These benefits impact both parties in a divorce, particularly if the marriage lasted for a specified number of years in conjunction with the military member’s service.
Military benefits for ex-spouses
In typical divorces, anything acquired during the duration of the marriage is marital property and is subject to equitable distribution when spouses decide to separate. Service members may participate in particular retirement and/or pension plans, and receive automatic benefits after serving for two decades.
In divorces, military spouses receive a portion of these benefits under certain rules.
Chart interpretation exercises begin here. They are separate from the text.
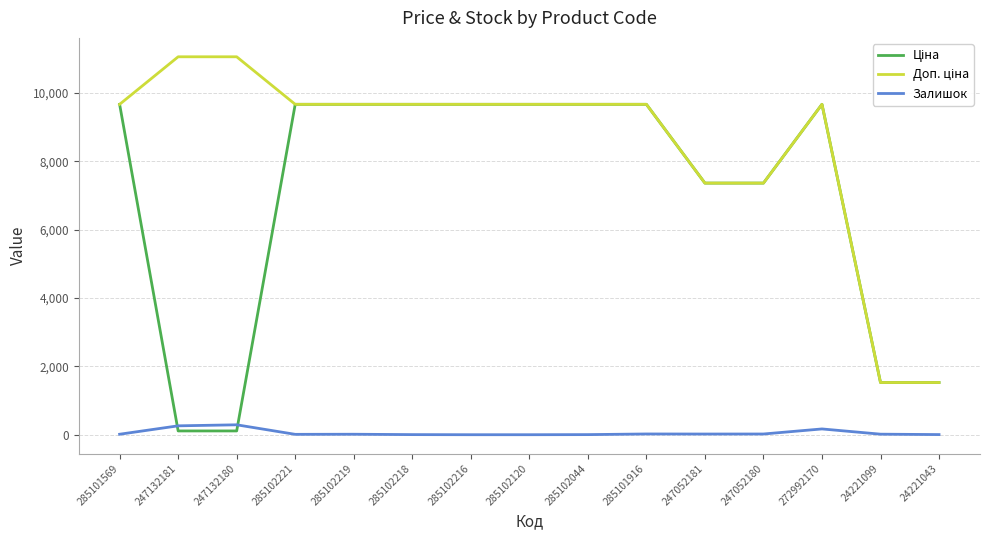

The Залишок series shows 0.0 at 285102120. True or false?

True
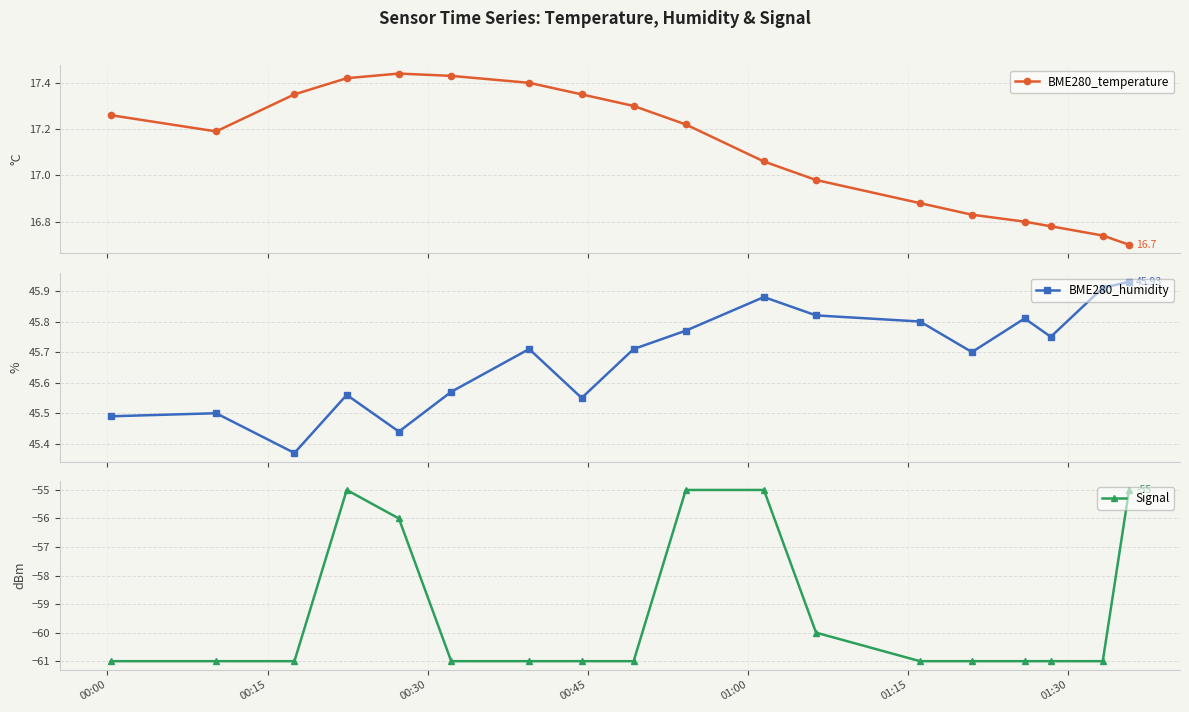

How many interior local valleys does the BME280_temperature series have?

1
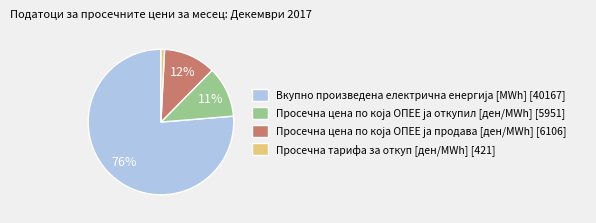

Is there a majority slice in this chart?

Yes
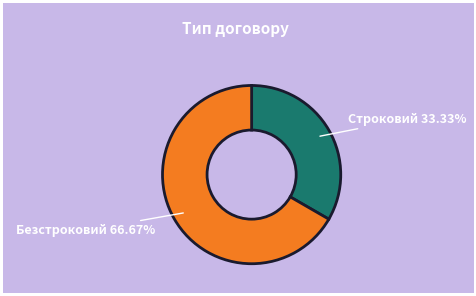

Does Строковий represent more than half of the total?

No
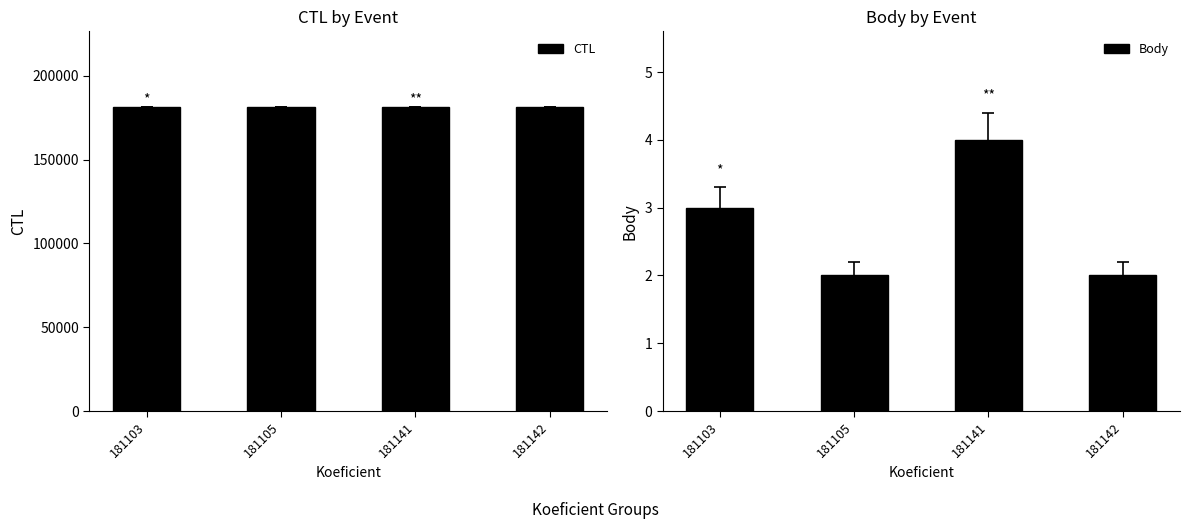

Reading left to right, transcribe all the data shown in this chart.

CTL: 181103=181103	181105=181105	181141=181141	181142=181142
Body: 181103=3	181105=2	181141=4	181142=2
- 10/10 rule: former spouses see up to 50% of a service member’s retirement benefits, paid directly by the government, if the marriage lasted for a minimum of ten years and overlapped the military member’s active service for at least ten years
- 20/20/20 rule: former spouses see retirement, healthcare, commissary and exchange benefits provided the marriage lasted for at least 20 years, overlapping the service member’s 20 years of active duty
These rules designate a legal entitlement for military spouses in the event of a divorce, specifically that they receive these benefits directly from the government. However, spouses are frequently eligible for military benefits even if they do not meet these requirements.
Ultimately, spousal support is subject either to court order or an agreement made between spouses. These decisions depend largely on the length of marriage and unique individual circumstances.
In all military divorces, the courts award alimony, child support and marital property divisions, including military benefits, according to a variety of factors to ensure both parties receive equitable distribution of assets.